▶ _Work to be completed_
The copy has to match the records word for word and include no pictures.

***** Information supplied

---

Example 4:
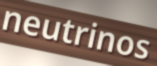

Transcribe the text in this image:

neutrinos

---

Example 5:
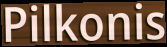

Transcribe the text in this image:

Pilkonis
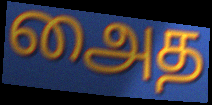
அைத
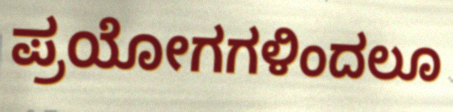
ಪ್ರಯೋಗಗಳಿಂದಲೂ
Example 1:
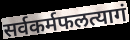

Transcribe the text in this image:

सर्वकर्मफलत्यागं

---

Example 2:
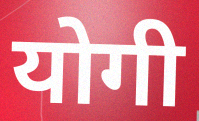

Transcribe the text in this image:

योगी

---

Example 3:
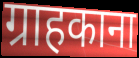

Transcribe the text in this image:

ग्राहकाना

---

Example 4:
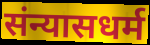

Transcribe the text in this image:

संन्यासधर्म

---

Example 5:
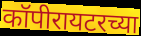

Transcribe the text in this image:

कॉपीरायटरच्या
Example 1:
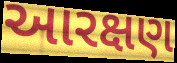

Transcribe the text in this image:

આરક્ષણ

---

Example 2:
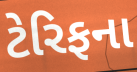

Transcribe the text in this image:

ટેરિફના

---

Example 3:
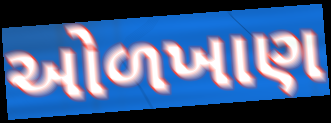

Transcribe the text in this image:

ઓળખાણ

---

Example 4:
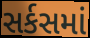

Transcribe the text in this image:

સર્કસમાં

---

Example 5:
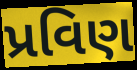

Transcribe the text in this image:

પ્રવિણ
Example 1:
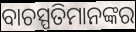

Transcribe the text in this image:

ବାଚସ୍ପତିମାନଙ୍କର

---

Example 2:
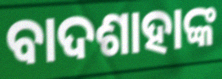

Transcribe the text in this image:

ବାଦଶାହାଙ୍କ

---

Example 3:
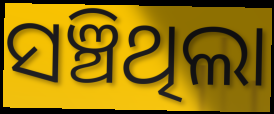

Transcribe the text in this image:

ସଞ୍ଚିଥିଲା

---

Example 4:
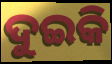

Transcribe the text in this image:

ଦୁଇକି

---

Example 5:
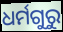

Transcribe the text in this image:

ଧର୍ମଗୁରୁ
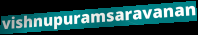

**********

▶ _Problem solution_
---

Example 4:

Transcribe the text in this image:

neutrinos

---

Example 5:

Transcribe the text in this image:

Pilkonis
அைத
ಪ್ರಯೋಗಗಳಿಂದಲೂ
Example 1:

Transcribe the text in this image:

सर्वकर्मफलत्यागं

---

Example 2:

Transcribe the text in this image:

योगी

---

Example 3:

Transcribe the text in this image:

ग्राहकाना

---

Example 4:

Transcribe the text in this image:

संन्यासधर्म

---

Example 5:

Transcribe the text in this image:

कॉपीरायटरच्या
Example 1:

Transcribe the text in this image:

આરક્ષણ

---

Example 2:

Transcribe the text in this image:

ટેરિફના

---

Example 3:

Transcribe the text in this image:

ઓળખાણ

---

Example 4:

Transcribe the text in this image:

સર્કસમાં

---

Example 5:

Transcribe the text in this image:

પ્રવિણ
Example 1:

Transcribe the text in this image:

ବାଚସ୍ପତିମାନଙ୍କର

---

Example 2:

Transcribe the text in this image:

ବାଦଶାହାଙ୍କ

---

Example 3:

Transcribe the text in this image:

ସଞ୍ଚିଥିଲା

---

Example 4:

Transcribe the text in this image:

ଦୁଇକି

---

Example 5:

Transcribe the text in this image:

ଧର୍ମଗୁରୁ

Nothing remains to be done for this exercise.